Set audacious goals, and don't start the mentor relationship until you commit to these six steps.
I recently Googled the word “mentoring,” and immediately noticed three things. One, it remains a trendy topic. Two, most everyone who writes about mentoring provides a definition of what mentoring is. And, three, many of them want to sell you a program on how to make mentoring work.
Sadly, however, I noticed one more thing: Every definition that included a goal for mentoring fell woefully short.
It’s not that the goals I read were bad. They included things like “supporting the growth and development of the mentee,” and “guiding a less experienced or less knowledgeable person,” and helping someone with “professional and personal development.”
That’s all good, but it’s not enough. As leaders who mentor, we should expect more. It’s precisely because we’re typically not expecting more that so many mentoring relationships fail to deliver on the trendy promise.
I believe a bigger goal for mentoring is for leaders to develop other leaders who will surpass them in skill, influence and ability–leaders who rise to a level greater than themselves, who will surpass them in skill, influence, and ability–leaders who rise to a level greater than themselves.

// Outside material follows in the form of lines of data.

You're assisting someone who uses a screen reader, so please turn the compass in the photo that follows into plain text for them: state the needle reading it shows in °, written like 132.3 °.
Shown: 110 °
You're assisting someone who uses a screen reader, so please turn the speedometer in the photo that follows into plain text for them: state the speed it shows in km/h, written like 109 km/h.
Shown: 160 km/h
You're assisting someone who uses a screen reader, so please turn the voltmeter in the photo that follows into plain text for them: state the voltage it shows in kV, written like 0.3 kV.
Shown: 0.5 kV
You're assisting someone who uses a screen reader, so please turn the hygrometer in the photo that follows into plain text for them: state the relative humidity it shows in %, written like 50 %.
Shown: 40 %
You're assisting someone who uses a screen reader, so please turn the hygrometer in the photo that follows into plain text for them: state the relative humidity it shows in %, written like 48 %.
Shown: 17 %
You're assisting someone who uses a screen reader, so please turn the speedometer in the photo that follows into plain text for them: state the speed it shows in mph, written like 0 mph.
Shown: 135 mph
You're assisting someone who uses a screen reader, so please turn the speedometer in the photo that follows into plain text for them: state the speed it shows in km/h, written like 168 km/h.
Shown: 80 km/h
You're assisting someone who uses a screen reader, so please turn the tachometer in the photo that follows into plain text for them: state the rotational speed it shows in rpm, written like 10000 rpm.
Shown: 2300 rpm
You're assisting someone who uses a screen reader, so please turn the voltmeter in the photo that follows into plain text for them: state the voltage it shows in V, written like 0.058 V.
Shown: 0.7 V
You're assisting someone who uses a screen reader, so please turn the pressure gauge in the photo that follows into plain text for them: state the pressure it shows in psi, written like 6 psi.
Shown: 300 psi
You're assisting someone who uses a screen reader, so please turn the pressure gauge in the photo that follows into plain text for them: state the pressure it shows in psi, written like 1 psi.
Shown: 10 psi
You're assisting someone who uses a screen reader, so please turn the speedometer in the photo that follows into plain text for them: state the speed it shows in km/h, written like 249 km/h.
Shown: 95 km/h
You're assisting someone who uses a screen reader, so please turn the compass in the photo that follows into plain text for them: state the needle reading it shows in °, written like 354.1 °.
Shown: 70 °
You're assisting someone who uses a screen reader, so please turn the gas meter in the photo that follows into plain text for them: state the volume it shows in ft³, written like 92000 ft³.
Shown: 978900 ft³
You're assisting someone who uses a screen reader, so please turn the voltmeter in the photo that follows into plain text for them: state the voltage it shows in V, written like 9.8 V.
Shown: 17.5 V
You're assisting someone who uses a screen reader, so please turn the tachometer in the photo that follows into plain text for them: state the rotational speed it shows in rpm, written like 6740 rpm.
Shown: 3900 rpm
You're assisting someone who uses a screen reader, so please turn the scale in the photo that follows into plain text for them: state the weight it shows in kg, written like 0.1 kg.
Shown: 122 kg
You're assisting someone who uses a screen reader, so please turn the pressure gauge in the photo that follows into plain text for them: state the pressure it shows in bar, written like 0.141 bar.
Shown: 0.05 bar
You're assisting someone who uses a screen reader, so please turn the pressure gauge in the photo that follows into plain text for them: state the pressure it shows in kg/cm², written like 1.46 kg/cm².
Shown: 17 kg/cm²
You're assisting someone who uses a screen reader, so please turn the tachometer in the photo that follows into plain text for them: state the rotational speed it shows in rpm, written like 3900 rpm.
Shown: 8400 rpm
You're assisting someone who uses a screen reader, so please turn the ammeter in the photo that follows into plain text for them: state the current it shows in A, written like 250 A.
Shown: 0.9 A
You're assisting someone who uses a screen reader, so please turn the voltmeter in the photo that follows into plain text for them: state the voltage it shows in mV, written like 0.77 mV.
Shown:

The most successful and respected leaders I’ve encountered in nearly 30 years of consulting, advising, writing, and speaking all pursue this type of Greater Than Yourself mentoring, even if they aren’t aware that they’re doing it.
If you’re willing to take the emotional risks that come with this level of commitment, then here are six steps to get you started.
1. START SMART.
You might eventually have multiple “Greater Than Yourself” (GTY) projects at the same time, but it’s best to start small. Pick one person you trust and deeply believe in: someone whose personal aspirations can benefit from your unique experiences, skills, values, and network.
Also, be conscious of the qualities already evident in your protégé. You want someone with the drive, energy, heart, and desire to take full advantage of the experience, someone whose values align with yours, and, brace yourself, someone you love.
2. DON’T SELL THE HYPE.
Your first conversation with the person you identify should be a frank discussion about your intentions. Give them reality, not hype, and make sure they’re willing and up to the task. Tell them what you’re willing to give and what you expect from them.
My first GTY project, for example, wanted to excel as a writer and public speaker. I promised to do all I knew to do help him become a better-known, more influential author and speaker than myself, but only if he was willing to take full advantage of the things I could offer. He was.
3. PLUG THEM IN.
Work your way through your network of contacts and create a list of everyone who offers potential value to your GTY. Then plug them in by making the appropriate introductions. Don’t hold back. The more you give, the greater the opportunities for real, lasting success.
4. BECOME A RAVING FAN.
You’re already an advocate of your GTY’s value and talent, so it shouldn’t be hard to talk them up. When they experience success, be the first to shine a spotlight in their direction. And don’t just seize opportunities to sing their praise; create those opportunities.
5. SPEAK THE TRUTH IN LOVE.
Words of encouragement are wonderful, and we all need to hear them – when they reflect reality. And tough love, the kind that holds someone ridiculously accountable to their goals and aspirations, isn’t always easy.
Done with respect, however, a tough truth makes a powerful difference. You can say nice things as they meander into a ditch, or yank them (metaphorically speaking, of course) onto the right road.
6. INSIST ON ONE CONDITION.
This level of mentoring is fundamentally a selfless act. While you begin with the expectation of a commitment from your protégé, you should expect nothing in return, no quid pro quo, for your efforts.
There is, however, one exception: Insist that your GTY project take on someone else as a GTY of their own. In other words, make sure they pay it forward.
If your idea of mentoring is meeting with someone a few times, offering up some advice to the questions they have or the challenges they face, well, that’s a good thing and the other person will reap a few benefits. But if you want to maximize your impact as a leader in this world, set your goals much higher.
Imagine the impact if every year you helped someone become greater than yourself, and every year each of those people did the same. Do the math, and you’ll quickly see that the results will spread so fast and so far that not even Google will be able to keep up.